The lockdown has accentuated the pain for white-labels ATMs (WLAs) that are already facing viability issues. Over the past two or three weeks, transactions at these ATMs have fallen a sharp 50 per cent, according to data provided by the Confederation of ATM Industry (CATMi), owing to the lockdown.

Given that in the past, transactions at WLAs — set up by licensed non-bank entities — were already 25-35 per cent lower than in bank ATMs, the further fall in transactions can push WLAs over the brink.

“Even before the lockdown, low transactions had been a persisting challenge for WLAs, which have not been able to break even at the current level of interchange fee,” said a CATMi spokesperson. “The lockdown has worsened the situation, which could take a long time to return to normalcy. Unless the RBI intervenes and offers some relief, many WLA operators may be forced to shut shop.”

The RBI has granted licences to non-bank entities to set up WLAs with the aim of expanding the reach of ATMs in semi-urban and rural areas, where banks are not able to put up ATMs. However, the low volume of transactions in rural areas, high fixed costs and low interchange fee (that a bank pays to the entity that maintains the ATM) have weighed on the financial health of WLAs.

The lockdown that has led to a steep fall in transactions has made matters worse. Given that the chunk of the cost of running an ATM is fixed in nature, the abysmal level of activity now threatens the survival of WLAs that have been a key source of access to cash for the poor in rural areas.

Not breaking even

About 70-75 per cent of the cost of running an ATM is fixed in nature, pertaining to rent, power, connectivity charges etc. These costs are incurred irrespective of the volume of transactions. The interest cost paid by WLA operators for borrowing cash from banks to deploy in ATMs is the key variable cost, which varies depending on the level of activity at the ATM.

Given that chunk of the costs are fixed, a sharp fall in transactions at the existing level of interchange fee has resulted in huge losses for WLA operators, for whom ATM services is the main line of business.

Currently the interchange fee is set at ₹15 per transaction by the RBI.

“In a normal situation the average transactions in WLAs are about 70-75 per machine per day, which are far below the 110-120 transactions per day in a bank ATM. Hence, even before the lockdown, WLAs were not able to break even with the level of transactions. With the number of transactions falling by a steep 50 per cent during the lockdown, the losses have only widened for WLAs,” explained a CATMi official.

In the June 2019 monetary policy, the RBI had announced the constitution of a committee to review the ATM interchange fee structure. The recommendations of the committee are yet to be made public or implemented.

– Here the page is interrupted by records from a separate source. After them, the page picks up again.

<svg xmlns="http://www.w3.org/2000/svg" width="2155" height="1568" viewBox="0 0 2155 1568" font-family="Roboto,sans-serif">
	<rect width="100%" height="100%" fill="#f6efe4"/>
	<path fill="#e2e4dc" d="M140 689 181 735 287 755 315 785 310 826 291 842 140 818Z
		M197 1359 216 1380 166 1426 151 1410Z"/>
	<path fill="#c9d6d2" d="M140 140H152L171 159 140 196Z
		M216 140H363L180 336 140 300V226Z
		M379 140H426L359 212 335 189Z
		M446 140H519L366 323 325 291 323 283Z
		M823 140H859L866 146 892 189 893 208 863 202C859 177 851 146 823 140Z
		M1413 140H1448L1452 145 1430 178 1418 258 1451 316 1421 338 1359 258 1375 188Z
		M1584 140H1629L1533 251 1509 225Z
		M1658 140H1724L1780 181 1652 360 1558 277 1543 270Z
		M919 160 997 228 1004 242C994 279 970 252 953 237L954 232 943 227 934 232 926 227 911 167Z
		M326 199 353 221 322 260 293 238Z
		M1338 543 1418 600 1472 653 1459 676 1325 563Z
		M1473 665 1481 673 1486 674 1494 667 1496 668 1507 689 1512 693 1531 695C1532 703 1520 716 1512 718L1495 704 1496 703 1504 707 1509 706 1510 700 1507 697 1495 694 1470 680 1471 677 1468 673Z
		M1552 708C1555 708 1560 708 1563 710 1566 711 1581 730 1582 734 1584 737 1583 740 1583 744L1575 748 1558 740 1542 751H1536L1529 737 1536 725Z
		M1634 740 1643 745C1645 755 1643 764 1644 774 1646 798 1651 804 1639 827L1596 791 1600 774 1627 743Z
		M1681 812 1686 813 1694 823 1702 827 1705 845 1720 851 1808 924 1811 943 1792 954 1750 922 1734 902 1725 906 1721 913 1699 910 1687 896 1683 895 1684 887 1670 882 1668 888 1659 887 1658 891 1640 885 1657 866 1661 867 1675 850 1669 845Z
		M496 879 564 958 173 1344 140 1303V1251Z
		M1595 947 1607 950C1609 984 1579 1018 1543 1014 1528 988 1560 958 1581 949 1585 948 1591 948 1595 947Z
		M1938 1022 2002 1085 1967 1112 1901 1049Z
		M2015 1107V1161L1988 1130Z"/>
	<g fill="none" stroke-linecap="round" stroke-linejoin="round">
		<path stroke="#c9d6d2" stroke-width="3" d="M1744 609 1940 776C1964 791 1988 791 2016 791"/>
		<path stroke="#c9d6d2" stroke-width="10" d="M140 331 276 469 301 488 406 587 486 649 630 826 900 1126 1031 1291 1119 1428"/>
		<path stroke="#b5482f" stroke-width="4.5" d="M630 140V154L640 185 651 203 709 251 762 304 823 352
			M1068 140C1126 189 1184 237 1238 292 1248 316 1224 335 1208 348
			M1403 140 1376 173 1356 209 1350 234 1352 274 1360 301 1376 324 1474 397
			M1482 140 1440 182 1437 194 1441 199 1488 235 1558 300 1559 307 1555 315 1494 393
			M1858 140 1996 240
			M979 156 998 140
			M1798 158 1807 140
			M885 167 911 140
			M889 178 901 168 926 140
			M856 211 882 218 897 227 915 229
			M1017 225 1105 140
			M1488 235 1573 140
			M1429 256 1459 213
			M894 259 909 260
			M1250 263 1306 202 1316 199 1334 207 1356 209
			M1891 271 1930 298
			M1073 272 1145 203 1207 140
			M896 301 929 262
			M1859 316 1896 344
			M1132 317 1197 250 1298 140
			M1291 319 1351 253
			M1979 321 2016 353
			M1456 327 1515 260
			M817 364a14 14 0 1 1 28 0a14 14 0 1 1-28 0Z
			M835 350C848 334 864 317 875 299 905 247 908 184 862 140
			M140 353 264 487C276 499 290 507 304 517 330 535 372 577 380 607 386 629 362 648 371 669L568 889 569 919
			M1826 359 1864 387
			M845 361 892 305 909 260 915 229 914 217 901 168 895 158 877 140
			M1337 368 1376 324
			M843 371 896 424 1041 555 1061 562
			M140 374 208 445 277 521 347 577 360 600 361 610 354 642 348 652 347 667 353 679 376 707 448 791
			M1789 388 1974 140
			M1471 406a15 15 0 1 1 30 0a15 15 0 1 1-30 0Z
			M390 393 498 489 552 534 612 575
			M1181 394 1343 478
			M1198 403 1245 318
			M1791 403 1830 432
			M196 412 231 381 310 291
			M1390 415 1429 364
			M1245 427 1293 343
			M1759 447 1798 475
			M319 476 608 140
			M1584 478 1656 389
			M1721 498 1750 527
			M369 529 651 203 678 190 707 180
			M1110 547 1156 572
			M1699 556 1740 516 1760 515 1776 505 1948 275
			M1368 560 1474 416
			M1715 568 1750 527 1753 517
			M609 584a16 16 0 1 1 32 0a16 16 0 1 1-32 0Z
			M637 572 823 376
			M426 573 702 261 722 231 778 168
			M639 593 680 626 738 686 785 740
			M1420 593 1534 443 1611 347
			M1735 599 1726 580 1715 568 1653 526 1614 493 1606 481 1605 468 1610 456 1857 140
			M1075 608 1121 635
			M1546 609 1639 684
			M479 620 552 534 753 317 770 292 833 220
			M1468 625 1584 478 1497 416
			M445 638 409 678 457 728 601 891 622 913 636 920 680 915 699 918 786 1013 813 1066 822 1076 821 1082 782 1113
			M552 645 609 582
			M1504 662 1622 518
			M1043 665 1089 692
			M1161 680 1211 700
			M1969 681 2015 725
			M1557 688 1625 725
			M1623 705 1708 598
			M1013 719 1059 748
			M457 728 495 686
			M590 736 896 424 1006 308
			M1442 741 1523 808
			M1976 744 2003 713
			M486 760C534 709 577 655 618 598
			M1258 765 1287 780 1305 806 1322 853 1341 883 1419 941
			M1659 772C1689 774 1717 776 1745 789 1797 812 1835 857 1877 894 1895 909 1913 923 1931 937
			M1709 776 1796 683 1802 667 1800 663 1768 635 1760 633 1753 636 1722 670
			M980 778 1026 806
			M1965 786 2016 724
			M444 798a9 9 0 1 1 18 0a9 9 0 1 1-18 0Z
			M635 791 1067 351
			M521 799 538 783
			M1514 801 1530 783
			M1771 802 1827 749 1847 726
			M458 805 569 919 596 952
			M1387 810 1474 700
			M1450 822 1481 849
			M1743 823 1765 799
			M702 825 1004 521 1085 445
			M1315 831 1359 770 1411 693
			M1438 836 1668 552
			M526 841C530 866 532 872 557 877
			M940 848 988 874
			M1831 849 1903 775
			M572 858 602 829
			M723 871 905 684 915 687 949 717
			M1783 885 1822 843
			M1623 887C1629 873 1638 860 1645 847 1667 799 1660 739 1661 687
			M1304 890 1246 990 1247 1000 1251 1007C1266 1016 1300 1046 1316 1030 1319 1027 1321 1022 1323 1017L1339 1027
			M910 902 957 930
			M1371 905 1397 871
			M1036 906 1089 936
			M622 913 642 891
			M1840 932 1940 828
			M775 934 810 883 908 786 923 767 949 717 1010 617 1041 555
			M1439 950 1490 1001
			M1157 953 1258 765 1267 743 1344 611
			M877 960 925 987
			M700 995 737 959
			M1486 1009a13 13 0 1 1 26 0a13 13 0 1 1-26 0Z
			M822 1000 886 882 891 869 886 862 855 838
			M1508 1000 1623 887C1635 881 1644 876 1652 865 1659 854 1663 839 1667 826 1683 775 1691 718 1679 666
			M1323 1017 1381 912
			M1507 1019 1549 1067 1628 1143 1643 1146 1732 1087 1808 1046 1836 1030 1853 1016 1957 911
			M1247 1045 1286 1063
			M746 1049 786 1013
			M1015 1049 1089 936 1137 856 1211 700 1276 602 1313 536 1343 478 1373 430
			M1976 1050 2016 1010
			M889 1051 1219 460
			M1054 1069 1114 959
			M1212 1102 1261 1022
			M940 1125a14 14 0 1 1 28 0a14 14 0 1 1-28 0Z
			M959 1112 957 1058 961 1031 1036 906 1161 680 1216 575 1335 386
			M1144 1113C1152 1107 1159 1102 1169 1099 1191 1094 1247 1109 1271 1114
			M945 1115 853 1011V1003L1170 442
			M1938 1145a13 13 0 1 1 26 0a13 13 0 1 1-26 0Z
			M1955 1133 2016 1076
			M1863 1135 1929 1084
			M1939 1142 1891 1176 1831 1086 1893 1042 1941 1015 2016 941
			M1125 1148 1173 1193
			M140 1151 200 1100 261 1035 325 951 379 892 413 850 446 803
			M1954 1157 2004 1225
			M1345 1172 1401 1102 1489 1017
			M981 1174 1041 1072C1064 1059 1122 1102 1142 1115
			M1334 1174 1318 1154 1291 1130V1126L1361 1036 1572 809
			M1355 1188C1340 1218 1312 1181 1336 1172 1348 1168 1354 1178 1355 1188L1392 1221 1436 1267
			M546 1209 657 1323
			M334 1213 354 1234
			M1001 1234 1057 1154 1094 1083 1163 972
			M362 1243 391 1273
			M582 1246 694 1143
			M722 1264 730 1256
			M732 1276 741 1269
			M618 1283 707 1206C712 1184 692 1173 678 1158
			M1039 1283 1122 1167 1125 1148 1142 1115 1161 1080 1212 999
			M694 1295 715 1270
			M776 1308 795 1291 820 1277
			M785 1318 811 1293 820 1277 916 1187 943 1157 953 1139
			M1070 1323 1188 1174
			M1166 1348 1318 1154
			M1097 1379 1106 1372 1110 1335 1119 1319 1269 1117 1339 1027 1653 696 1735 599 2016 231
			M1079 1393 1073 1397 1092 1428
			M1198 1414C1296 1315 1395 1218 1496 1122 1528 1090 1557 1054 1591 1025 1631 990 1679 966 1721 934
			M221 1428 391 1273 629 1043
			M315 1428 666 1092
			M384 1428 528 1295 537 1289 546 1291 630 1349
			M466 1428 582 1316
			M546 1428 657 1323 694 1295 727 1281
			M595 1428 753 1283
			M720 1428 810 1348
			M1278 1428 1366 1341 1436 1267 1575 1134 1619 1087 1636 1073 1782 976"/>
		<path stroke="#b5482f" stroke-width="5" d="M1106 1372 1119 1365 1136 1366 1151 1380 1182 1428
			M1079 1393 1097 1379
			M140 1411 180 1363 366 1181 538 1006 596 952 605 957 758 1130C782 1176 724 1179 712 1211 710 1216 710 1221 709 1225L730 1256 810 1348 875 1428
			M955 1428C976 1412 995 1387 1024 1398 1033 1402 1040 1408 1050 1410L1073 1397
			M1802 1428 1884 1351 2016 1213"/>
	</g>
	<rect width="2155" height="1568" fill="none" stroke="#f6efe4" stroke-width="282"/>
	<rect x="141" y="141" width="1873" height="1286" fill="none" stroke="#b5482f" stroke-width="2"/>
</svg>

As of December 2019, there were 10,852 WLAs in rural areas and 7,133 WLAs in semi-urban areas. WLAs in semi-urban and rural areas constitute about 80 per cent of the total WLAs in the country. The fact that the majority of the WLAs is located in these remote areas is a key reason for the low volume of transactions.

Lower uptime

One of the key reasons for the drop in transactions, evidently, is the restriction in movement of people during the lockdown. But aside from the customer-led slowdown in activity at ATMs, lower uptime in ATMs has also compounded the issue. Uptime essentially is the time when the ATM is available and running to complete a transaction.

The uptime for WLAs, which was at about 85.8 per cent before the lockdown (according to CATMi), has fallen notably to 73.5 per cent after the lockdown. The fall is due to several reasons.

“One, there are issues with moving spare parts for ATMs within the States and inter-State. The logistics issues are graver in rural areas. Add to that most of the WLAs operate on VSAT connection. Issues in connectivity require engineers to rectify the problem, which is also a challenge currently,” said Rustom Irani, MD, Hitachi Payment Services, a WLA operator.

Two, the non-availability of cash has left many ATMs in rural areas high and dry. WLAs have tied up with various banks for sourcing cash. But with the banks themselves facing logistics issues to transport cash to their ATMs in rural areas, providing currency to WLAs has been a challenge.

Post demonetisation WLAs had faced similar challenges and the RBI had allowed them to source cash from retail outlets; this provision was withdrawn in March last year. The RBI instead allowed WLAs to draw cash directly from its currency chests. “But during the lockdown, transporting from currency chests is a big challenge, particularly in rural areas. Hence WLAs have to grapple with either non-availability of cash or sourcing currency at a high cost. The RBI should consider allowing WLAs to source cash from retail outlets, which can help reduce the ATM downtime,” said Irani.